VII. THE GALLBLADDER AND ITS DISEASES

The main function of the gallbladder is to store bile and release it via the common bile duct into the duodenum when appropriately stimulated by hormones. Release of the stimulatory hormones is triggered by ingestion of a fatty meal. The bile duct often shares a common lumen with the pancreatic duct.

The term cholelithiasis refers to the presence of stones or concretions in the gallbladder. This is a very common condition in the US. It is most common in obese females greater than 30 to 40 years old, although its incidence in younger people is rising. It is thought that stones form due to an imbalance of components in the bile. Normally, cholesterol is kept soluble by bile salts and lecithin. If there is an increase in cholesterol and/or a decrease in bile salts or lecithin, the cholesterol will precipitate and form crystals. These small crystals can enlarge to form stones. Stones can form either in the gall bladder itself or in the cystic or bile ducts, leading to obstruction. Stones may also move from the gall bladder into ducts.  Obstruction may cause bile to back up in the liver, where high concentrations can cause damage.

Stones may be asymptomatic. If they are causing obstruction, however, they typically produce a sharp, spasmodic pain in the right upper quadrant. The pain usually occurs after a fatty meal, which triggers contraction of the gallbladder and ducts. Stones can also impair blood flow in the gallbladder, leading to ischemia and predisposing to infection with bacteria (cholecystitis). Nearly everyone with cholecystitis has stones. It is usually recommended that anyone who has had a bout with cholecystitis have his or her gallbladder removed to prevent future complications, such as rupture.

Stones can be removed by laparoscopic or conventional surgery, dissolved by injecting chemicals, or broken up using shock wave therapy.

 

VIII. THE PANCREAS AND ITS DISEASES

The pancreas has both exocrine and endocrine functions, the latter of which are discussed in the lecture on the endocrine system. The exocrine function of the pancreas is to produce digestive enzymes. These enzymes are transported along the pancreatic duct and released into the duodenum under hormonal stimulation. Obstruction of the duct can lead to pancreatitis, as the pancreatic juices back up and digest surrounding tissues.

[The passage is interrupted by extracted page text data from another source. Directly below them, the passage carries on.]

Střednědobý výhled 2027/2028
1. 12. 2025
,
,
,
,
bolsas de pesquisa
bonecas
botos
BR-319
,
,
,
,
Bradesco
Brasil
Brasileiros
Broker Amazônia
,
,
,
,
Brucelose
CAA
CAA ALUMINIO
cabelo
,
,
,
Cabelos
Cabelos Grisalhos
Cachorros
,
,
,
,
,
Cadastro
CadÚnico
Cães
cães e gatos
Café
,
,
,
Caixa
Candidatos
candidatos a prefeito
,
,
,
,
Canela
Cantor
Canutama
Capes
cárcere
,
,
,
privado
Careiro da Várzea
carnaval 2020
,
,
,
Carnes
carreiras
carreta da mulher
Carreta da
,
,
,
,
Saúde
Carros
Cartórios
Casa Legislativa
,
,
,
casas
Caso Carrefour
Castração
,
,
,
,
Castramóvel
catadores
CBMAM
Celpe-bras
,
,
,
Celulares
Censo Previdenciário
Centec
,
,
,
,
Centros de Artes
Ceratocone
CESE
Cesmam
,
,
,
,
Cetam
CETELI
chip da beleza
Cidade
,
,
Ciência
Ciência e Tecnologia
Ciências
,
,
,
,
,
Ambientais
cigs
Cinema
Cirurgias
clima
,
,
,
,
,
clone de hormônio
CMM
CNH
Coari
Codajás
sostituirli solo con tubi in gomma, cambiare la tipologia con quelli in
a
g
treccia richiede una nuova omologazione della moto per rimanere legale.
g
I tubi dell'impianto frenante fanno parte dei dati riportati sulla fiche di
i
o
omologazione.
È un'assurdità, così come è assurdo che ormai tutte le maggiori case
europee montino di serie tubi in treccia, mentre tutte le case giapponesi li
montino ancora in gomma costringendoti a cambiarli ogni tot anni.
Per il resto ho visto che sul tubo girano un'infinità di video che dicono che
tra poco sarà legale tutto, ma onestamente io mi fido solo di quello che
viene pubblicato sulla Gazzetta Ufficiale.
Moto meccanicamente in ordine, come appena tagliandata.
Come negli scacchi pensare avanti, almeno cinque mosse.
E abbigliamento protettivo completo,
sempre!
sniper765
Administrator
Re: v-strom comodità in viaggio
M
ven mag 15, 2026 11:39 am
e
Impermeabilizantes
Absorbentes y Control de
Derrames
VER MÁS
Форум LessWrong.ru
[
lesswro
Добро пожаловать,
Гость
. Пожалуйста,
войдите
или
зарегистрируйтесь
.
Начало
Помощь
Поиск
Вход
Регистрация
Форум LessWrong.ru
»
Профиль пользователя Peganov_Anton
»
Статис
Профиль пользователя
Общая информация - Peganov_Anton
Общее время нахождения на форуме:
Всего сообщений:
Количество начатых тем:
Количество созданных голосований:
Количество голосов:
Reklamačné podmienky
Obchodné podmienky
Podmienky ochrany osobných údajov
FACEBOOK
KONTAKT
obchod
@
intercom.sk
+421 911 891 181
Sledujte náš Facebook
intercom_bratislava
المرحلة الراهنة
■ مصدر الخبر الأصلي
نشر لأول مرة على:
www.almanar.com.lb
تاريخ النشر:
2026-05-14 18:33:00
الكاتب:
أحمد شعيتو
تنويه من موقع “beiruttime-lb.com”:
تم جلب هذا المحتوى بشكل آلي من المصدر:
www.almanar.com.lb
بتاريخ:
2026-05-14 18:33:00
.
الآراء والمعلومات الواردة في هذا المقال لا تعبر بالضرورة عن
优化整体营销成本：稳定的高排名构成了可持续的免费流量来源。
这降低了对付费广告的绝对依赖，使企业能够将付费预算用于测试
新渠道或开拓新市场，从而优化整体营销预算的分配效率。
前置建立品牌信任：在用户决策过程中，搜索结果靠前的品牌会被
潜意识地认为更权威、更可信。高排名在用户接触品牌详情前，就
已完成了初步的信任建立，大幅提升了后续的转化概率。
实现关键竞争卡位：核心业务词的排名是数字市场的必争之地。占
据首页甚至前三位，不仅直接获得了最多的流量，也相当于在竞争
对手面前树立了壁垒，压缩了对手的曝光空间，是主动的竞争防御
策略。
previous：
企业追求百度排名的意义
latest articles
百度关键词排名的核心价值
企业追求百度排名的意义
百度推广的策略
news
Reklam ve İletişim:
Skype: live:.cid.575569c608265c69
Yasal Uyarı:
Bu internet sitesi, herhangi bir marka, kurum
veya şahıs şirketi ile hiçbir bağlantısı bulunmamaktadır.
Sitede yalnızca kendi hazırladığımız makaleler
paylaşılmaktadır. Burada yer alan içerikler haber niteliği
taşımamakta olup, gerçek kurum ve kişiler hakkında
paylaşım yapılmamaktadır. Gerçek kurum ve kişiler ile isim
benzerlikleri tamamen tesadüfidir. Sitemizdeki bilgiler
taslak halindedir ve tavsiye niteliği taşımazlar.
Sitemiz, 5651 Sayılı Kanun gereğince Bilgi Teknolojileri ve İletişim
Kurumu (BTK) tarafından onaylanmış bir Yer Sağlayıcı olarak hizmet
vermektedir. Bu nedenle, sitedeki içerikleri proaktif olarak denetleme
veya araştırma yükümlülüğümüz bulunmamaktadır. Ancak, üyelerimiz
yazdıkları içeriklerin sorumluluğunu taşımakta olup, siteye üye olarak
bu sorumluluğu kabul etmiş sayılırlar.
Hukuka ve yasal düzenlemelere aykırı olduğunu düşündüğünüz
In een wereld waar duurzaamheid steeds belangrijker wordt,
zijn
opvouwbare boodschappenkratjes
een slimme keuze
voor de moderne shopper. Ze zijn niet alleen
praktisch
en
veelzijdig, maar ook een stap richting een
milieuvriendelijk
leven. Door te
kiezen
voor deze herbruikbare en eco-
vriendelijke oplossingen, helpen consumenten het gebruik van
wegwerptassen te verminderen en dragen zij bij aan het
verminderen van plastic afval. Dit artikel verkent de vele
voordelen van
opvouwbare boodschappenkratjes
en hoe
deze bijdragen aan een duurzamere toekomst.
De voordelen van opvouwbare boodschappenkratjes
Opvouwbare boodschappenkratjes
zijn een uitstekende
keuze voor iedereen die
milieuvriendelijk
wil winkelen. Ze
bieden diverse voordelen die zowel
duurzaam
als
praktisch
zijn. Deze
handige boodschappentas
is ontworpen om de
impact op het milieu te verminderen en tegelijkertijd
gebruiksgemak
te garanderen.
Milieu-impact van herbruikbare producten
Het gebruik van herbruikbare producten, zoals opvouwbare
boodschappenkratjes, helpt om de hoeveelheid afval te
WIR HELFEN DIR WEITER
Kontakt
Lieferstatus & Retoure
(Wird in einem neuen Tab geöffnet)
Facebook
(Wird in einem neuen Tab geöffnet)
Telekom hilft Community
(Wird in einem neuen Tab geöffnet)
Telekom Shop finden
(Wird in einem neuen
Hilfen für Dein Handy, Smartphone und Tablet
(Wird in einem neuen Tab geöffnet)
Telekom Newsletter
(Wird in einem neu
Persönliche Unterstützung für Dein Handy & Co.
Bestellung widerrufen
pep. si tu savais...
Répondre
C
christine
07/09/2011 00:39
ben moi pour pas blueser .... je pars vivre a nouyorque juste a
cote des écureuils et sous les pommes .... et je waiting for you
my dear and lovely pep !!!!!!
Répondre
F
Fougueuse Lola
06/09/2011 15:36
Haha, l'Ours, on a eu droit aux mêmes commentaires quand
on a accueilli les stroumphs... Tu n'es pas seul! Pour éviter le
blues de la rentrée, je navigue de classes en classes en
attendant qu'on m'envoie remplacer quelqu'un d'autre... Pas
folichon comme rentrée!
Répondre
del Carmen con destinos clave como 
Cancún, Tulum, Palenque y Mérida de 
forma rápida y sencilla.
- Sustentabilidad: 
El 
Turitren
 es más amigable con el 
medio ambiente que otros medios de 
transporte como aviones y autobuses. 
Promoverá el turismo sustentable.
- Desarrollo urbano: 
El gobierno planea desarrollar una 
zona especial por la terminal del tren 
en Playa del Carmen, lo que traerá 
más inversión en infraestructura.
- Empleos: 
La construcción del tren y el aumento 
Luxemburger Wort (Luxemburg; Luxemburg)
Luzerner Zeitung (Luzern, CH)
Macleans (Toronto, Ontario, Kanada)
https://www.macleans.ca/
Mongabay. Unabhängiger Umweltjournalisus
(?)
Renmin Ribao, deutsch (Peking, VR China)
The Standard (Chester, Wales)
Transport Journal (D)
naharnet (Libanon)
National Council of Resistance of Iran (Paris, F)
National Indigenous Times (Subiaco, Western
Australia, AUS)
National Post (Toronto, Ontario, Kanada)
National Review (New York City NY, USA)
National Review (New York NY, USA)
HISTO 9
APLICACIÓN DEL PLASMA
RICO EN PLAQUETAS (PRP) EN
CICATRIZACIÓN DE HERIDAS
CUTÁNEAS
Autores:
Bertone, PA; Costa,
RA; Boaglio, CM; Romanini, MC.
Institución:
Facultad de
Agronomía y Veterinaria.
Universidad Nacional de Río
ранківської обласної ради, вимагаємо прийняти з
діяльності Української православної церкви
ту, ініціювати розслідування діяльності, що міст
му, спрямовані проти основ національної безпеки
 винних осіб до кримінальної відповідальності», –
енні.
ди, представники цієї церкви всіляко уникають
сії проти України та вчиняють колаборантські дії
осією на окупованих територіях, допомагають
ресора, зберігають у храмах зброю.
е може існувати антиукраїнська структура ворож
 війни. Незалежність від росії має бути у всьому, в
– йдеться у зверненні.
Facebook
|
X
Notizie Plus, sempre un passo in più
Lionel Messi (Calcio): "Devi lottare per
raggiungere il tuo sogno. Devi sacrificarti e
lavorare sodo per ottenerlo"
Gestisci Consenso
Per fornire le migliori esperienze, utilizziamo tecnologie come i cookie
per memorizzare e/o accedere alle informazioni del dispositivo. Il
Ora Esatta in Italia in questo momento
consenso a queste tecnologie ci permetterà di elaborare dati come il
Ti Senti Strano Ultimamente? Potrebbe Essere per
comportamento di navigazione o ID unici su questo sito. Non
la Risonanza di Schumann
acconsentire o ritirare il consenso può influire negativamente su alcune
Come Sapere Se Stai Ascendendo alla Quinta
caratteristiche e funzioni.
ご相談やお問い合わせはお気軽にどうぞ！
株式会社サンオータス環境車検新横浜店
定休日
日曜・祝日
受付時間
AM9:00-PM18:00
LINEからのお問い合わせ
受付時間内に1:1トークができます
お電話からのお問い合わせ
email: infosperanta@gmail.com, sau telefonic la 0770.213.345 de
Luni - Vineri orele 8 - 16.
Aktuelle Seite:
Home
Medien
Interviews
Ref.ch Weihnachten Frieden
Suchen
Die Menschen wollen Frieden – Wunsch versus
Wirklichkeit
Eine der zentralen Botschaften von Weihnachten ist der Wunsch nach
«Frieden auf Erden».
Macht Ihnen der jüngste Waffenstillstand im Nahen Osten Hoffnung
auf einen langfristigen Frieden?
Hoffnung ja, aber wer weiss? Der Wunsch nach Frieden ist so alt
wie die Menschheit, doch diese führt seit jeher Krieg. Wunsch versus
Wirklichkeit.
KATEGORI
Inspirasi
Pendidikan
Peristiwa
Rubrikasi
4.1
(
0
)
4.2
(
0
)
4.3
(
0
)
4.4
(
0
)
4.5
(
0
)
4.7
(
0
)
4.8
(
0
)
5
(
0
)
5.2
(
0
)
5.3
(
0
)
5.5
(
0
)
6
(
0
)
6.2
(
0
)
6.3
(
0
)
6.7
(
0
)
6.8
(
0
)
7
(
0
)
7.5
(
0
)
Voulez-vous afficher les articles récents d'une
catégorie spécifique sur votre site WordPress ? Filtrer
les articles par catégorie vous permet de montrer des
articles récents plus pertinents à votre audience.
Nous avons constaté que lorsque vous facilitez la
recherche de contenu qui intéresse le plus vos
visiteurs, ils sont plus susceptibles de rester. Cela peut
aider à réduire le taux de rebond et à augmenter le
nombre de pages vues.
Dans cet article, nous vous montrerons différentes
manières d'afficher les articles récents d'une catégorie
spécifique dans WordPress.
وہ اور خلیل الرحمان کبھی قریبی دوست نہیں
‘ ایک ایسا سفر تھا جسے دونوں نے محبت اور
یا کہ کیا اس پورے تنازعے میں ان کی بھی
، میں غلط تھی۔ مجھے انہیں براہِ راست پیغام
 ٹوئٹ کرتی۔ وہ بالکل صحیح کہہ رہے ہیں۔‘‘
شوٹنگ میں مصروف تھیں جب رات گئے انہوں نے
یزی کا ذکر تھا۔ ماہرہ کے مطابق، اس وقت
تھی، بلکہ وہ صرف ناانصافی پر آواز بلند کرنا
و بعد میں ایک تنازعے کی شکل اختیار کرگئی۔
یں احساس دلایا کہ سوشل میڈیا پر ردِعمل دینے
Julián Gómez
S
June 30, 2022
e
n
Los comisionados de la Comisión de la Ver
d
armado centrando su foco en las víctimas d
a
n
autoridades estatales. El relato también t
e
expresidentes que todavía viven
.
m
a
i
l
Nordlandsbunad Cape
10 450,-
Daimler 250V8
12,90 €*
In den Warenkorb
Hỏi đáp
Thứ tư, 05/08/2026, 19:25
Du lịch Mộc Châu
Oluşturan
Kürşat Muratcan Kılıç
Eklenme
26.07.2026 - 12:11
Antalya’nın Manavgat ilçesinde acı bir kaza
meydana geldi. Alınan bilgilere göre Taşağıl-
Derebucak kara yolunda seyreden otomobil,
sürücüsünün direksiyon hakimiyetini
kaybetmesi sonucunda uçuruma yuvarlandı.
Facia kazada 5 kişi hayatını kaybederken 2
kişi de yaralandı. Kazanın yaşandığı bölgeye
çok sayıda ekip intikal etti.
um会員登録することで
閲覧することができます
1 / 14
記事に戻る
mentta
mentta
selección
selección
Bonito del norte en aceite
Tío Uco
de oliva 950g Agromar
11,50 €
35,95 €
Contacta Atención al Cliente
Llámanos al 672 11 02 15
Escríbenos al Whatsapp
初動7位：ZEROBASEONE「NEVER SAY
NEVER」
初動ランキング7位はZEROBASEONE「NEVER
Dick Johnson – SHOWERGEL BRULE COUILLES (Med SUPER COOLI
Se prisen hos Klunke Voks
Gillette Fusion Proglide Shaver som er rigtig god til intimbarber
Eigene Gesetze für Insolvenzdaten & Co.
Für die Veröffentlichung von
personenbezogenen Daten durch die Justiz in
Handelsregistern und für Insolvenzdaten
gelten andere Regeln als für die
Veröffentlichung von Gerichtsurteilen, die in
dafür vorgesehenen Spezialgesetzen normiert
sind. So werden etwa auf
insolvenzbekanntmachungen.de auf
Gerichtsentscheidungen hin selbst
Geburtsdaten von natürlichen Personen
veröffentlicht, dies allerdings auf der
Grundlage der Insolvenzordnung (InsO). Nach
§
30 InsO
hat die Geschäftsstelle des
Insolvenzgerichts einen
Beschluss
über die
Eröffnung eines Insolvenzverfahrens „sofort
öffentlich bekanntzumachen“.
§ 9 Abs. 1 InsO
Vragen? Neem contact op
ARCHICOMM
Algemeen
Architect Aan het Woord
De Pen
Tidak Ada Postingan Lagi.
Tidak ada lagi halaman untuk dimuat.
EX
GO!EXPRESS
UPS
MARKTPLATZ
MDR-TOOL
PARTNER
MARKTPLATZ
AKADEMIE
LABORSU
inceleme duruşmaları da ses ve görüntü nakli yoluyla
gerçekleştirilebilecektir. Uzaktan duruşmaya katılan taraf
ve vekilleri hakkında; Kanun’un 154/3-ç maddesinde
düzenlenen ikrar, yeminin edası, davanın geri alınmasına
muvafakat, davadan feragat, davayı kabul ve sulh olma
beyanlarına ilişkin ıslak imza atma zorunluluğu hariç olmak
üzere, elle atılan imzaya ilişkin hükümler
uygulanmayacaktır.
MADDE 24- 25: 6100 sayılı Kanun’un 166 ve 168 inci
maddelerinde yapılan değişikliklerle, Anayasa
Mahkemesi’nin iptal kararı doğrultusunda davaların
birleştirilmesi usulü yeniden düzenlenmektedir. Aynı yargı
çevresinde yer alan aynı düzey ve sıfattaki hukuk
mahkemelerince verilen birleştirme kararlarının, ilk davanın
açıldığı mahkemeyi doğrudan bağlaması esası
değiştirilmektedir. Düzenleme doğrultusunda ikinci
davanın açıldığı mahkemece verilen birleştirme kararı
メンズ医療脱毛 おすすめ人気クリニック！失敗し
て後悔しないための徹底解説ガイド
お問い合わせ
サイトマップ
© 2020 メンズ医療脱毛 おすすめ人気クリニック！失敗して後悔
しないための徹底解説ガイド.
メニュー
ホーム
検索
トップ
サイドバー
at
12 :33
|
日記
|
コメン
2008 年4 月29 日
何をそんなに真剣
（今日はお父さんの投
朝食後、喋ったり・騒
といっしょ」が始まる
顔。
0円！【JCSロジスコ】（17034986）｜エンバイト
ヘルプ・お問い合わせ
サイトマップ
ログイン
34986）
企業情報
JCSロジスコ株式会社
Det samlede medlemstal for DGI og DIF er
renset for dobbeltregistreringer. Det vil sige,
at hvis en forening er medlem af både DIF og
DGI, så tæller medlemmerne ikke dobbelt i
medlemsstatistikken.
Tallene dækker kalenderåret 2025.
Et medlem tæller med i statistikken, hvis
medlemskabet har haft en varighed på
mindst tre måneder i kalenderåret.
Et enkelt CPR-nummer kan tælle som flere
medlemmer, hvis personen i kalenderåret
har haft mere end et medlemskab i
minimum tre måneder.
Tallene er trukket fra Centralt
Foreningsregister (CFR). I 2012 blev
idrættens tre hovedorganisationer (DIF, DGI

The incidence of pancreatic cancer is rising in the US. It is the fifth most common cancer and the fourth leading cause of death from cancer. It is a highly deadly cancer, often proving fatal within a couple of months of diagnosis. The one-year survival rate is < 10%, and there is no effective screening or treatments. The etiology is not clear. It is usually seen in people over the age of 50, and smoking and a diet high in fat are risk factors. Pancreatic tumors can grow large and spread without causing symptoms, especially those that arise in the body or tail of the organ. These do not usually cause jaundice, at least early on. Most often, cancers develop in the head of the pancreas, where they may obstruct the common bile duct, leading to post-hepatic jaundice (which, as you know, is characterized by conjugated hyperbilirubinemia). The pancreatic circulation drains into that of the liver, so spread to the liver is common.